BTTM II students always have a study tour to various areas of the country to appreciate and understand Uganda’s tourism offerings and conceptualize some of the courses they offer in class. This time, students offering a course unit of Principles of Tour Guiding visited Entanda Cultural Adventure, Semiliki National Park, Amabeere Caves, Kigere spot, Kyeganywe Hill, craters, and Mount Rwenzori National Park. This was meant for students to understand and appreciate what Tour guiding in Tourism is all about from a very practical point of view. While at Entanda Community Adventure, students received guest lecturers from the community guides who equally explained what Community Guiding is about, how to embrace it, the sacrifices to be made in order to shrive and how community guiding must be handled.
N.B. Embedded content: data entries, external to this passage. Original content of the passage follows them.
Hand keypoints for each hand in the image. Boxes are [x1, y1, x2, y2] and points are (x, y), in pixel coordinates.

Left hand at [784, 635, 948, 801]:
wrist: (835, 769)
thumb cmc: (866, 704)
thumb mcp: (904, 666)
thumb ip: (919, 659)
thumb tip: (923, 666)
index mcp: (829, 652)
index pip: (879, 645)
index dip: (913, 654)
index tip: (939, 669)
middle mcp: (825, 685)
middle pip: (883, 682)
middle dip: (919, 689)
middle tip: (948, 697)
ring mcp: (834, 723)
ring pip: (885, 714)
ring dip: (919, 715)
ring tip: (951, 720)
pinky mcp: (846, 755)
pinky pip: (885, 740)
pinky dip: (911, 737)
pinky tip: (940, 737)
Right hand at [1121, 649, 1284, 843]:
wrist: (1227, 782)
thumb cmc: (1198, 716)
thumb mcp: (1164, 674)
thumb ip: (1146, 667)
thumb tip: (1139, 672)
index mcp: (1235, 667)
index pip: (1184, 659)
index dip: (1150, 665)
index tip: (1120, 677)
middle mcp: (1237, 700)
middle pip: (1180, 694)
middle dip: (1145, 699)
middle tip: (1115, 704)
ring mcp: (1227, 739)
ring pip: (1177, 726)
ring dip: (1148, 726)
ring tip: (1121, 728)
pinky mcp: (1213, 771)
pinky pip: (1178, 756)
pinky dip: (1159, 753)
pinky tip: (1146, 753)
Equally sustainable tourism principles were emphasized for a typical guide and as a result, student’s planted 20 fruit trees named after their respective group names. This is part of the program to restore nature.
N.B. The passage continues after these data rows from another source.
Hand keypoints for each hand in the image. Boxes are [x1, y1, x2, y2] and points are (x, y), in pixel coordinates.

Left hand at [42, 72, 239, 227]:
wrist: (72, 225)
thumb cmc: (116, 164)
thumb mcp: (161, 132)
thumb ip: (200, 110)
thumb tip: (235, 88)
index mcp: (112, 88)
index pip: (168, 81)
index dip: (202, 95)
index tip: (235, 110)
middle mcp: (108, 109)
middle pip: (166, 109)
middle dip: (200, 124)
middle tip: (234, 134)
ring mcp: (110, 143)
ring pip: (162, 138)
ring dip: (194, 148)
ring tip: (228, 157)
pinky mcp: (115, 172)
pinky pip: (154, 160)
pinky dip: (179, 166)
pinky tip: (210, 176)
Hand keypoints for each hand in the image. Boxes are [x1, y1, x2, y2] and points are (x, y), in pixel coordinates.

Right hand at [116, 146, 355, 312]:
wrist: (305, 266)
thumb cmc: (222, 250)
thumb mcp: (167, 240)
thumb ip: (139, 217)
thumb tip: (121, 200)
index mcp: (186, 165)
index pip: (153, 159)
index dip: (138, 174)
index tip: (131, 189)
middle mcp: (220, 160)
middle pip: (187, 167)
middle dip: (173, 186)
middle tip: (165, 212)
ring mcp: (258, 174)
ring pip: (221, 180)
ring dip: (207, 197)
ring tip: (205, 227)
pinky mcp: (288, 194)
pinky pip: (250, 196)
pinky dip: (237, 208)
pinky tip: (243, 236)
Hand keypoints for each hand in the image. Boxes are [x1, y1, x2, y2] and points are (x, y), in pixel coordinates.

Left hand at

Students also visited the famous True Birders Haven, Semiliki National Park. The experience as you drive to the park is a topic of study on its own, students were educated about the terrain and land forms, formation, the people in the area, norms and mannerism. While at the Park, students received a lecture from the experienced Uganda Wildlife Authority guides, who taught students about nature guiding, expectations and gave a clear over view of what it entails. Students covered a topic about nature walks in the forest, the Do’s and Don’ts, what to carry and availed more knowledge about what a guide should know while embarking on such an experience. The male and Female hot springs were visited and appreciated, birding lectures given as part of the park’s offering.

Students visited the Amabeere Caves commonly known as “Amabeere Ganyina Mwiru” in Nyakasura area, Kabarole District. These caves are historical, and this destination was visited for students to appreciate historical guiding techniques. The students received a historical guiding lecture as they visited around the Caves. The story was narrated and as part of the area’s offering, the students also encountered a first hiking experience up to the Kyeganywa Hill, where Fort Portal can be seen clearly, lakes Nyabikere, Saka and Kigere can also be seen in an aerial view.
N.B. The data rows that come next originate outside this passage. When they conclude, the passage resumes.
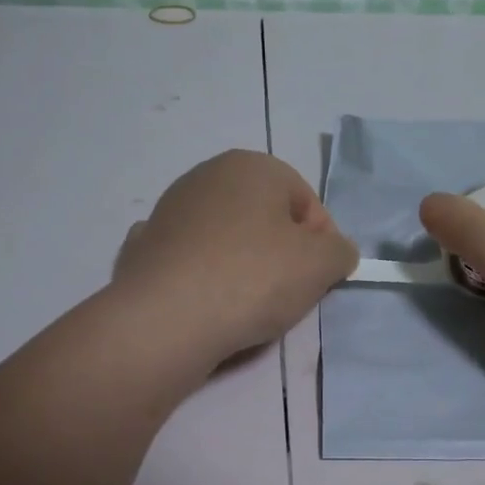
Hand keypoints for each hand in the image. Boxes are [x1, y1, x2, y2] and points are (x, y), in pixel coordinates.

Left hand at [114, 150, 356, 361]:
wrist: (166, 318)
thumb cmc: (253, 278)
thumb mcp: (321, 264)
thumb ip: (340, 251)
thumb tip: (334, 251)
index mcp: (252, 165)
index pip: (306, 201)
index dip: (320, 241)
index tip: (318, 276)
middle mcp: (207, 175)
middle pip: (263, 216)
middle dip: (280, 251)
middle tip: (287, 291)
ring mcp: (169, 209)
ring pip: (225, 237)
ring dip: (241, 263)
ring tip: (245, 305)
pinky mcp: (145, 246)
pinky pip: (188, 259)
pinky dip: (200, 275)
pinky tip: (204, 301)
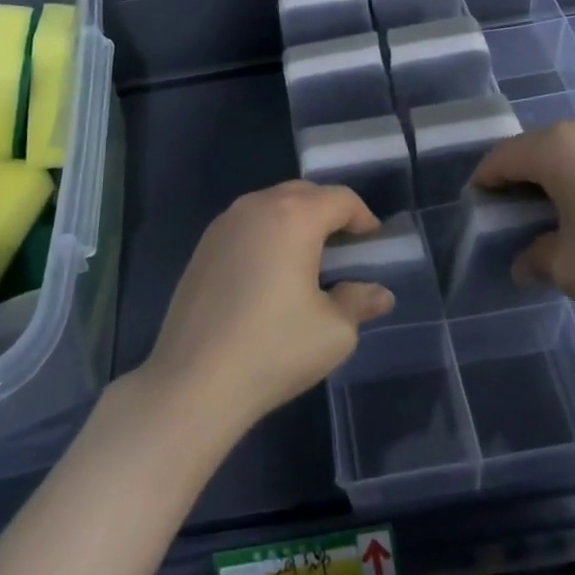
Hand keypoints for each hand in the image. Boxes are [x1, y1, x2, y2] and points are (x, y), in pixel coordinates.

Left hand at [139, 181, 394, 434]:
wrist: (194, 381)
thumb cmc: (273, 350)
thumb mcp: (334, 332)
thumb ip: (359, 302)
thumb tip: (379, 293)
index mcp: (293, 216)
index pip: (340, 198)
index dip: (363, 216)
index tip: (373, 242)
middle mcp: (257, 206)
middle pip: (304, 193)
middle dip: (329, 213)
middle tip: (346, 248)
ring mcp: (225, 222)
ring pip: (272, 204)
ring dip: (296, 220)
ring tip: (310, 259)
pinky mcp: (204, 244)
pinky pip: (248, 223)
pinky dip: (268, 234)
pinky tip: (271, 272)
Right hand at [471, 112, 574, 350]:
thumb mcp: (568, 269)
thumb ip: (535, 256)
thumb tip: (525, 260)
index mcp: (561, 147)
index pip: (506, 156)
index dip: (487, 179)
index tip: (480, 202)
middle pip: (544, 146)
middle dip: (528, 175)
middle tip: (523, 211)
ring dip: (568, 173)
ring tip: (572, 212)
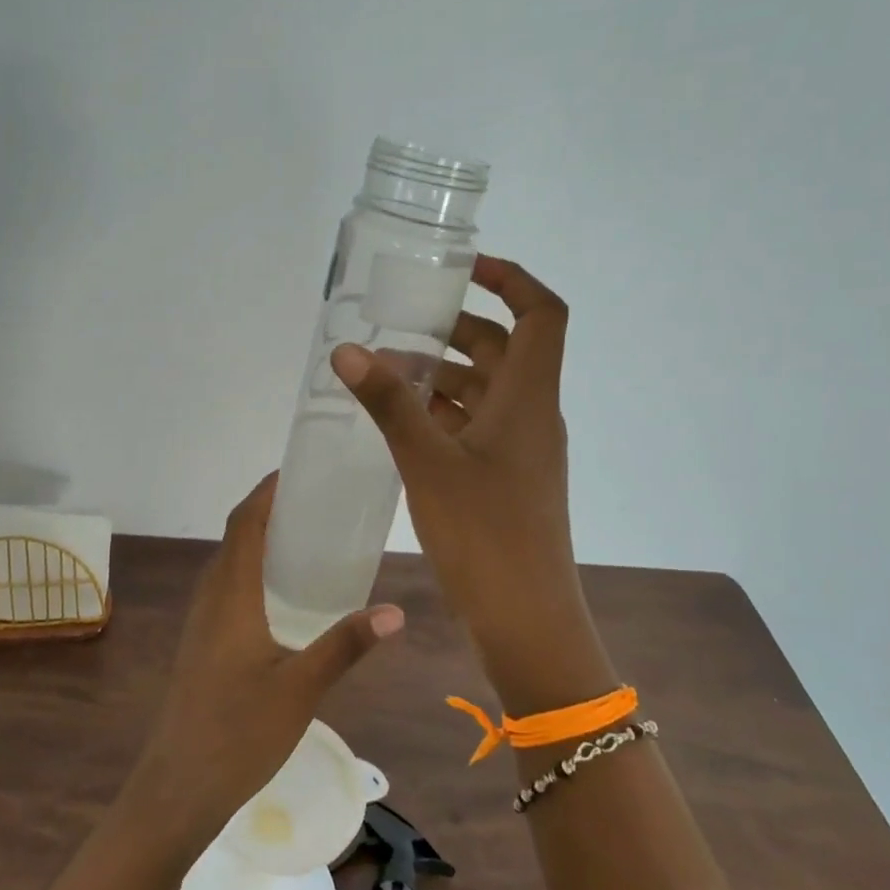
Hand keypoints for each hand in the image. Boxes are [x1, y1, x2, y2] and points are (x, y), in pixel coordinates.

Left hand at [126, 473, 403, 850]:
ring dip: (260, 541)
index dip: (266, 491)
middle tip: (316, 504)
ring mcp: (201, 622)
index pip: (244, 523)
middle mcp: (211, 598)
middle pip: (236, 537)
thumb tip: (395, 612)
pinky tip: (283, 597)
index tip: (298, 473)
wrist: (178, 787)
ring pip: (229, 564)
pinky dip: (254, 571)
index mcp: (231, 595)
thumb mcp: (301, 688)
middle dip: (270, 511)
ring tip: (307, 540)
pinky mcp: (202, 643)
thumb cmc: (238, 733)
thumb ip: (345, 645)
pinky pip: (228, 588)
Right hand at [330, 254, 612, 713]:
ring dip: (443, 376)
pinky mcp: (506, 480)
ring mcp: (522, 451)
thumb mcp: (427, 461)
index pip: (542, 313)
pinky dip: (443, 414)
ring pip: (486, 391)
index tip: (462, 268)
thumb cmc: (484, 534)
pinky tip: (400, 424)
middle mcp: (533, 415)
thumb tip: (347, 350)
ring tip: (385, 375)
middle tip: (400, 326)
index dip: (511, 278)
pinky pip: (477, 427)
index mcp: (529, 398)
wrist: (526, 620)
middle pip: (505, 349)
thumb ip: (388, 403)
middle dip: (456, 329)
The students also visited Mount Rwenzori National Park, “The Mountains of the moon” in Kasese, where a briefing about hiking the Mystical Challenge was made, what was required, who was eligible and not, the Do’s and Don’ts, terrain, expectations and how to handle one self while Hiking the Rwenzori’s. Students then embarked on the 8-10-hour hike, through the thick forests on the Mahoma Trail. Different natural resources in the park exhibited a very good experience, such as the clean waters flowing majorly to River Mubuku, the Three Horned Chameleon, vegetation, cold misty weather, some people among others. Students hiked to Lake Mahoma, others to the first resting hut reached in 3 hours slowest, and others on the second camp reached in 8 hours.

Overall, students gained a very good field experience about Guiding in Uganda, many discovered there potentials and others chose which field to join if they chose guiding as their career.